[Collected data]
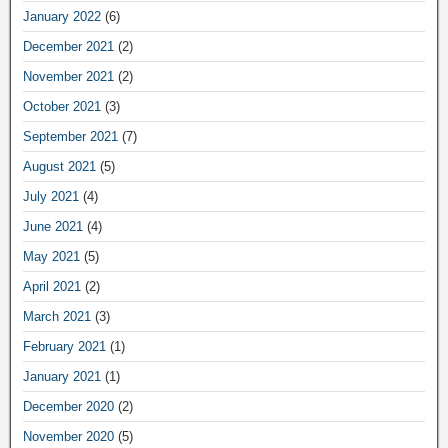
January 2022
(6)
December 2021
(2)
November 2021
(2)
October 2021
(3)
September 2021
(7)
August 2021
(5)
July 2021
(4)
June 2021
(4)
May 2021
(5)
April 2021
(2)
March 2021
(3)
February 2021
(1)
January 2021
(1)
December 2020
(2)
November 2020
(5)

> **PROBLEM TO WORK ON**
Return the text of every entry above line for line, with no changes. Leave out the pictures.

> **ANSWER TO THIS PROBLEM**
January 2022
(6)
December 2021
(2)
November 2021
(2)
October 2021
(3)
September 2021
(7)
August 2021
(5)
July 2021
(4)
June 2021
(4)
May 2021
(5)
April 2021
(2)
March 2021
(3)
February 2021
(1)
January 2021
(1)
December 2020
(2)
November 2020
(5)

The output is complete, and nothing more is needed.